Las Vegas Sun

March 19, 2024

Politics:

Student loan doomsday has arrived, but can Congress fix it?

For anyone borrowing money for college this fall, today was supposed to be doomsday.

Politicians have been warning for months that without a deal in Congress, the rate on education loans would double July 1, meaning the price of every dollar of tuition borrowed would cost more and perhaps take longer to pay back after graduation.

Doomsday is here. The rates have doubled, from 3.4 to 6.8 percent.

But the turn of events may not take such a toll on students after all.

There’s a quirk to the system when Congress tackles fiscal issues such as loan rates or tax reform. Without congressional authorization, low student borrowing rates can expire just like sales tax deductions can expire, on the first of the year in which they apply.

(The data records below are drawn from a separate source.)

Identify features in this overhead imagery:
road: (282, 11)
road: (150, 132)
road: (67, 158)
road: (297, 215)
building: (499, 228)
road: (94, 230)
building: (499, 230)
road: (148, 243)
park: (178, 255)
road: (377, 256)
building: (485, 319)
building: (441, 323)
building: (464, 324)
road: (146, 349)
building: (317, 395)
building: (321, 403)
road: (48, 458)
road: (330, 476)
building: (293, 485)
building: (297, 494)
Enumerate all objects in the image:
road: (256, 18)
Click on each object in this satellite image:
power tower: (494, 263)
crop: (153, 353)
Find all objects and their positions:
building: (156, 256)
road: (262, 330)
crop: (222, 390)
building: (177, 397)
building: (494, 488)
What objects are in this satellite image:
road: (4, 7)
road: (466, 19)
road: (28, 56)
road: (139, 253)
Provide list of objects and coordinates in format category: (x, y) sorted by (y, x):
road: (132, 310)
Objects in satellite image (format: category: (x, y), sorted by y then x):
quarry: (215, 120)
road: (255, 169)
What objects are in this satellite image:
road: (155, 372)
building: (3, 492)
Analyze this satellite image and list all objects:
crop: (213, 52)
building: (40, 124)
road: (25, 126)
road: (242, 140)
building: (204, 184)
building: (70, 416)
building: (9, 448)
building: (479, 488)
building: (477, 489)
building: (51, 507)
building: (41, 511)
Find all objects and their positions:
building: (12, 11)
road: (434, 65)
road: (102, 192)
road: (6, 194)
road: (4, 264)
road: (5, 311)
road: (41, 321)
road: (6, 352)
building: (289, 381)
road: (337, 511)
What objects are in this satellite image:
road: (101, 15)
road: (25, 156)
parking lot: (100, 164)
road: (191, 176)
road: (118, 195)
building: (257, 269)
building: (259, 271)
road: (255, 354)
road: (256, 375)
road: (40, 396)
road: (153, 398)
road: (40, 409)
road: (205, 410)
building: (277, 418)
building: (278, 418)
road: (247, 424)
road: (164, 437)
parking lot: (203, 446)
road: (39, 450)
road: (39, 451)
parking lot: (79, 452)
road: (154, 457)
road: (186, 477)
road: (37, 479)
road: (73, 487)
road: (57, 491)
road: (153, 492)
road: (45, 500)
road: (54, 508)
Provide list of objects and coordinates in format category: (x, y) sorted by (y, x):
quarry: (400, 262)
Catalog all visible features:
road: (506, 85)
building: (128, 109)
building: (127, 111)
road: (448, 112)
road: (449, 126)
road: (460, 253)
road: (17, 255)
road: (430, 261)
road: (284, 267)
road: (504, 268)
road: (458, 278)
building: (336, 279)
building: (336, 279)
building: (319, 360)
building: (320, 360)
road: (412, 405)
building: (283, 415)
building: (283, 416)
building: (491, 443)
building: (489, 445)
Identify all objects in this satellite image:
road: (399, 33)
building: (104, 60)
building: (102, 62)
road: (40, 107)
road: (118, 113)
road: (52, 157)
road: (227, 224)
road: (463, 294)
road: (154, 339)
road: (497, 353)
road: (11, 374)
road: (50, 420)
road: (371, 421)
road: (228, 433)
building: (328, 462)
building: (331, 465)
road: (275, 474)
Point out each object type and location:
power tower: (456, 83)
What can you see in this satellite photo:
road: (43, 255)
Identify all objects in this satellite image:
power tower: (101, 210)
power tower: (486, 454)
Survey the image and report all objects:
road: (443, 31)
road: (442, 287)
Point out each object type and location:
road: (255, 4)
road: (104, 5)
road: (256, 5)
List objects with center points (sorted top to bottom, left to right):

But as long as Congress gets its act together before borrowers have to start paying up, lawmakers can also reach back in time and vote to retroactively keep loan rates low.

That is exactly what Senate and House lawmakers are planning doing once they come back from vacation in July: using the month to tackle an agreeable solution to keep student loan rates low and voting on it before any borrower enters the next year of school — much less goes into repayment.

The only question is whether they actually will be able to reach a compromise on the solution.

Student loan rate reform has run into a multifaceted roadblock in Congress, with the solution lost in the shuffle of several rate reduction proposals.

House Republicans proposed a capped variable-rate model. Senate Republicans proposed a similar fixed-rate version, without the caps. The White House also proposed an uncapped fixed-rate loan schedule, with lower rates for the loans that serve the neediest students and a percentage cap on repayments later. And Senate Democrats have insisted that the only viable solution is simply extending the current rates for at least a year, preferably two.

After weeks of wrangling, a group of bipartisan senators did finally release a proposal late last week that closely resembled the White House plan. Under the senators’ proposal, repayment rates would be about a percentage point higher. The White House, Republican and now bipartisan repayment plans would tie the student loan rate to the 10-year Treasury bond rate at the start of the loan.

With interest rates so low these days, that might seem like a good deal. But the bulk of Senate Democrats caution that tying to the bond rate doesn’t guarantee low — especially as the Fed moves away from the recession-era policies that kept base rates so low for so long.

Not surprisingly, as Congress neared the July 1 deadline and efforts stalled and failed to get votes, there was plenty of blame flying around.

“Sadly, Senate Democrats continue to block reform and insist on kicking the can down the road with a tax hike attached while attacking the president’s reform plan,” Senate Republican leader Mitch McConnell said Thursday.

"There is no deal on student loans that can pass the Senate because Republicans continue to insist that we reduce the deficit on the backs of students and middle-class families instead of closing tax loopholes for the wealthiest Americans and big corporations,” Senate Majority Leader Harry Reid said Thursday. “Democrats continue to work in good faith to reach a compromise, but Republicans refuse to give on this critical point."

If lawmakers are able to strike a compromise in the months ahead, odds are students borrowing for the coming academic year will eventually pay a lower rate.

The only question is whether students for whom borrowing costs may be prohibitive will be willing to take that on faith.

If lawmakers fail to come up with a compromise before the loans come due, it could cost borrowers an average of $1,000 a year down the line to pay it back, for the life of the loan. And that’s a big gamble for college kids.